Battleship USS Missouri from All Hands, Bureau of Naval Personnel Information Bulletin, October 1945.


On 29 Jan 1944, the Senator from Missouri, Harry Truman, spoke at the launching of the nation’s mightiest battlewagon, the USS Missouri. He said: “The time is surely coming when the people of Missouri can thrill with pride as the Missouri and her sister ships sail into Tokyo Bay.”

Battleship USS Missouri

MISSOURI, flanked by destroyer, steams into Tokyo Bay. Astern is the Iowa.

Eighteen months later, the Senator had become President and the Missouri was destined to play an even more dramatic role than had been anticipated either during her launching or during the months of bitter fighting when she helped devastate the Jap war machine. For it was the Missouri that was selected for the formal surrender signing.

The $100,000,000-dreadnaught is an apt symbol of the great role played by the Navy in the defeat of Japan. The equivalent of an 18-story building in height—with seven of these stories under water—the Missouri helped batter Iwo Jima, Okinawa, and the Tokyo area.

The Missouri, like other American capital ships, suffered from a Kamikaze hit. On 11 April a Jap suicide plane crashed into her superstructure and then hit her starboard side aft.

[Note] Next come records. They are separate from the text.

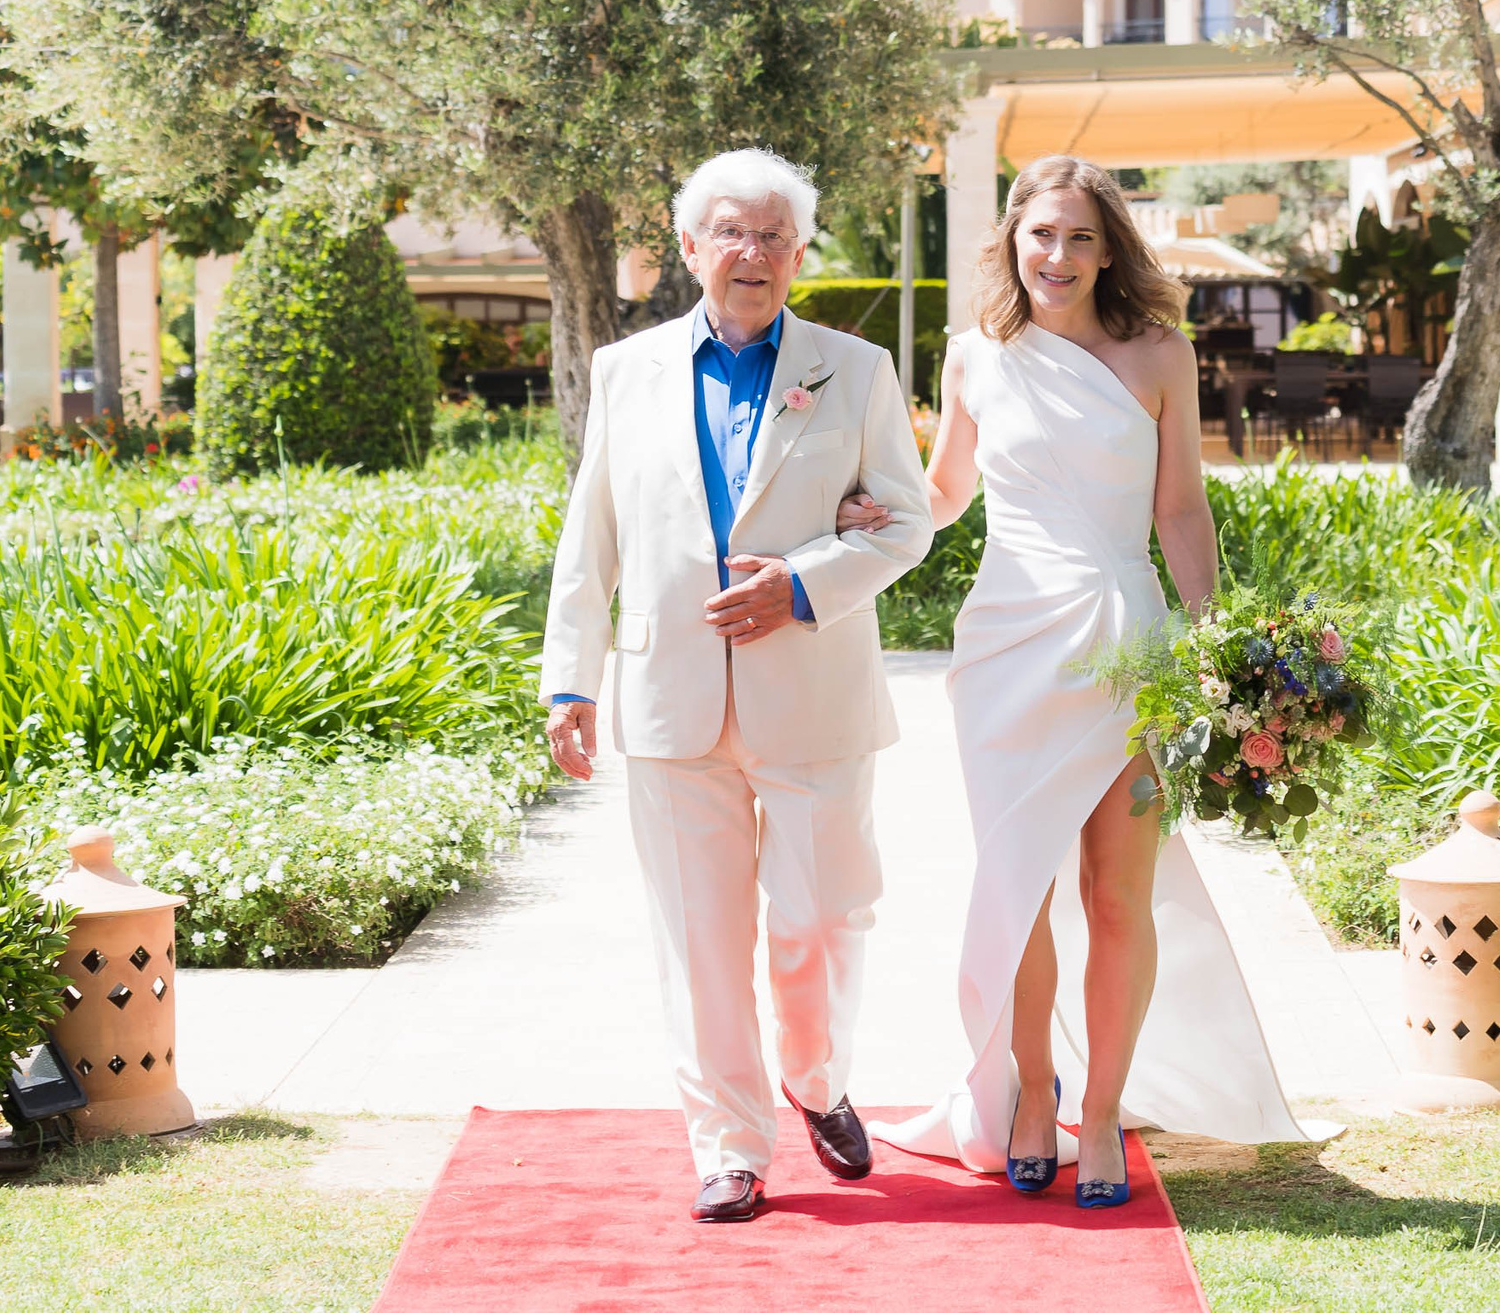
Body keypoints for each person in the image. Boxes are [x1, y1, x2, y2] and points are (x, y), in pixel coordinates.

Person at [851, 155, 1318, 1207]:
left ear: (1108, 251)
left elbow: (1181, 509)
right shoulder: (973, 358)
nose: (1055, 256)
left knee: (1118, 897)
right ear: (1011, 240)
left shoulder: (1157, 354)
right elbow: (945, 491)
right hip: (1007, 651)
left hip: (1131, 647)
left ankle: (1099, 1112)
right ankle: (1028, 1093)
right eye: (1039, 235)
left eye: (1078, 238)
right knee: (1020, 891)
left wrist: (1213, 647)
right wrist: (867, 518)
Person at [540, 149, 933, 1224]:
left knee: (823, 920)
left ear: (798, 254)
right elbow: (593, 540)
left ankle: (818, 1081)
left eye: (771, 235)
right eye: (729, 231)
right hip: (669, 704)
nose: (749, 252)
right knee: (700, 945)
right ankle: (728, 1147)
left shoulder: (856, 372)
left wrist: (801, 585)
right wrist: (567, 683)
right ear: (688, 248)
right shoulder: (627, 372)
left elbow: (908, 521)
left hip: (814, 700)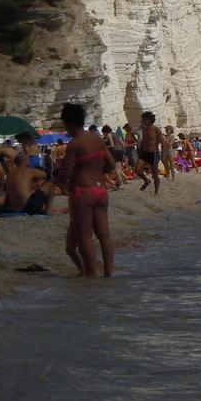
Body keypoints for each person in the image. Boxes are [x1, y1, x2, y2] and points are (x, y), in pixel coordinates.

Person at [57, 103, 115, 277]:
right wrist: (98, 174)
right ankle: (108, 274)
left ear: (69, 123)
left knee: (85, 237)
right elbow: (111, 164)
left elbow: (66, 174)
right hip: (101, 191)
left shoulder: (74, 144)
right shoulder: (96, 138)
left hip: (84, 193)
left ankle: (91, 276)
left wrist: (57, 181)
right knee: (104, 235)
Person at [134, 111, 165, 194]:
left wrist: (163, 155)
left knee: (155, 174)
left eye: (144, 120)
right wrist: (140, 152)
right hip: (144, 152)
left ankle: (156, 192)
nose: (142, 121)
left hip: (153, 153)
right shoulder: (144, 129)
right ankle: (146, 180)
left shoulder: (156, 129)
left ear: (150, 120)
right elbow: (143, 142)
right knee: (137, 169)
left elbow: (163, 142)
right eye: (142, 120)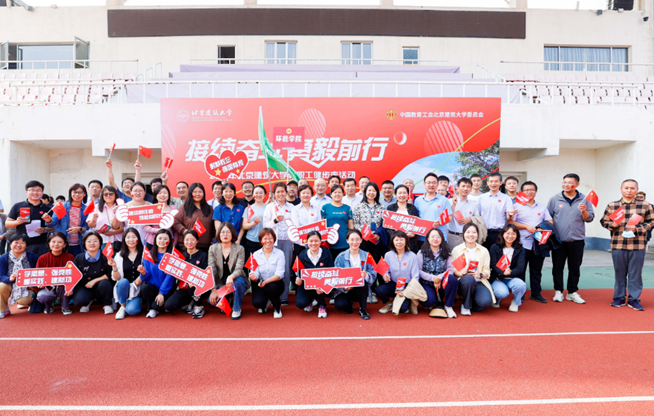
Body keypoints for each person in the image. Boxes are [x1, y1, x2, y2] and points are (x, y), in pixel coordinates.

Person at [600, 179, 654, 311]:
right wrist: (612, 224)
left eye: (632, 188)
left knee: (635, 273)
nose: (629, 190)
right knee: (619, 272)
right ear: (621, 189)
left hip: (638, 245)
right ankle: (619, 297)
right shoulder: (613, 205)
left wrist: (638, 228)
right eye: (626, 188)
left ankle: (634, 299)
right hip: (618, 244)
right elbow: (604, 221)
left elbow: (652, 221)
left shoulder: (645, 205)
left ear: (637, 190)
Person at [546, 173, 595, 304]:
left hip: (577, 240)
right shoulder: (554, 199)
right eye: (564, 182)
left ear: (577, 184)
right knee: (557, 267)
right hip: (558, 241)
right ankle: (558, 291)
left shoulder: (584, 199)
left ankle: (572, 292)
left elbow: (589, 218)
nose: (566, 185)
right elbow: (548, 217)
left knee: (575, 267)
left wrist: (584, 211)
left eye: (570, 182)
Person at [508, 181, 552, 303]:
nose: (529, 192)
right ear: (521, 192)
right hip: (522, 243)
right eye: (526, 190)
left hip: (538, 243)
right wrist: (526, 226)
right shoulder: (516, 206)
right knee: (520, 270)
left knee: (536, 270)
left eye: (532, 190)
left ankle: (536, 293)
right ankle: (520, 294)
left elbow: (550, 221)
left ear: (536, 191)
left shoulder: (542, 207)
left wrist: (542, 227)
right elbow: (510, 222)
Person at [164, 230, 209, 318]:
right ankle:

The resulting fire was quickly extinguished and the Missouri did not even alter her course.

By the middle of July, when the Navy prepared for what was to be the final blow at Japan, Admiral Halsey chose the Missouri as flagship of the Third Fleet.

The 45,000-ton man o’ war—she is the same class as the Iowa, New Jersey and Wisconsin—is the fourth warship of her name. The first was a side-wheeled frigate completed in 1842. She was destroyed by fire while anchored in Gibraltar in 1844. The second Missouri was a Confederate iron-clad steam ram.

The third of that name, a 12,500-ton battleship, put to sea about 40 years ago and aboard was a young midshipman named Bill Halsey, today the Admiral in command of the Third Fleet. She was scrapped in 1922 under the Washington Treaty.